Além disso, a médica esclarece que os cosméticos em geral possuem algumas substâncias que são potencialmente irritantes para os adultos, portanto podem causar impactos ainda mais graves na pele infantil. Ela indica que alguns desses produtos podem conter a presença de algumas fragrâncias, corantes, preservativos e metais, como traços de mercúrio, chumbo e derivados de borracha, por exemplo.

“Então, além de tentar sempre usar maquiagens que sejam adequadas para a idade da criança, que sejam hipoalergênicas, não-comedogênicas, de procedência confiável e aprovadas pelas agências reguladoras, também é importante que, na hora da remoção, sejam utilizados removedores para pele sensíveis, os quais não vão agredir a pele da criança, que já é mais delicada”, afirma.

Skincare

De acordo com a especialista, a prática de utilizar produtos para cuidados com a pele, chamada de skincare, com cosméticos de adultos, é dispensável para o público infantil, mas alguns outros produtos são essenciais para o desenvolvimento saudável da pele da criança. Ela afirma que a pele de uma pessoa jovem é rica em colágeno e fibras elásticas e a perda dessas substâncias só acontece quando a pessoa se aproxima dos trinta anos de idade.

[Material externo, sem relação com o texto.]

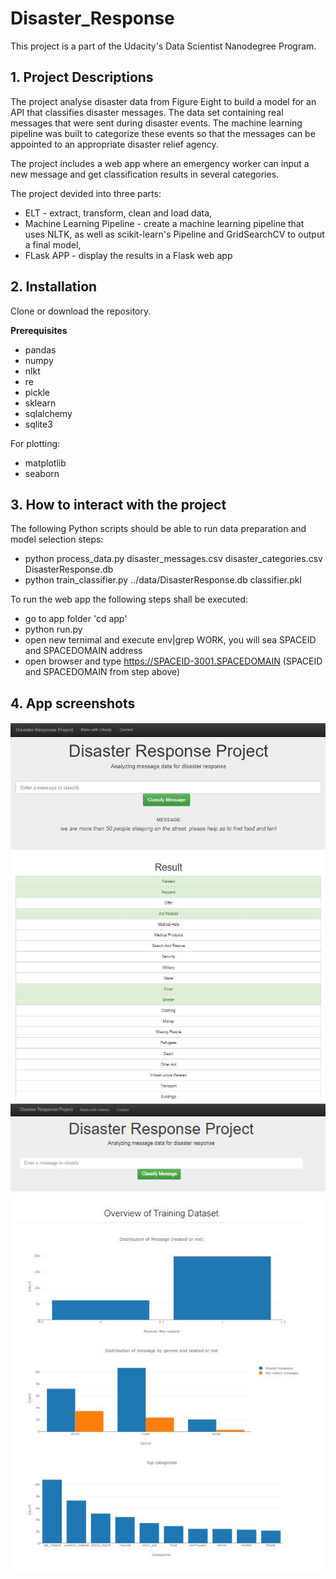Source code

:# Disaster_Response
This project is a part of the Udacity's Data Scientist Nanodegree Program.


## 1. Project Descriptions
The project analyse disaster data from Figure Eight to build a model for an API that classifies disaster messages. The data set containing real messages that were sent during disaster events. The machine learning pipeline was built to categorize these events so that the messages can be appointed to an appropriate disaster relief agency.

The project includes a web app where an emergency worker can input a new message and get classification results in several categories. 

The project devided into three parts: 
- ELT - extract, transform, clean and load data,
- Machine Learning Pipeline - create a machine learning pipeline that uses NLTK, as well as scikit-learn's Pipeline and GridSearchCV to output a final model,
- FLask APP - display the results in a Flask web app

## 2. Installation

Clone or download the repository.

**Prerequisites**
- pandas
- numpy
- nlkt
- re
- pickle
- sklearn
- sqlalchemy
- sqlite3

For plotting:
- matplotlib
- seaborn

## 3. How to interact with the project
The following Python scripts should be able to run data preparation and model selection steps:

- python process_data.py disaster_messages.csv disaster_categories.csv DisasterResponse.db
- python train_classifier.py ../data/DisasterResponse.db classifier.pkl

To run the web app the following steps shall be executed:

- go to app folder 'cd app'
- python run.py
- open new ternimal and execute env|grep WORK, you will sea SPACEID and SPACEDOMAIN address
- open browser and type https://SPACEID-3001.SPACEDOMAIN (SPACEID and SPACEDOMAIN from step above)

## 4. App screenshots
![Image 1](https://github.com/ekaraseva/Disaster_Response/blob/master/app_results_screenshot.JPG)
![Image 2](https://github.com/ekaraseva/Disaster_Response/blob/master/app_screenshot.JPG)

“Isso que é visto nas redes sociais de crianças usando cosméticos para adultos e cremes anti-idade não são necessários e não vão prevenir o envelhecimento no futuro, porque ele é causado por fatores naturais, como a exposição à radiação ultravioleta, por exemplo. Portanto, uma rotina de cuidados para a pele de uma criança envolve basicamente lavar o rosto com um sabonete para pele sensível adequado para crianças, o uso de um creme hidratante e de protetor solar. Mas é importante reforçar também que algumas crianças que possuem uma condição de pele atípica precisam utilizar produtos específicos”, pontua.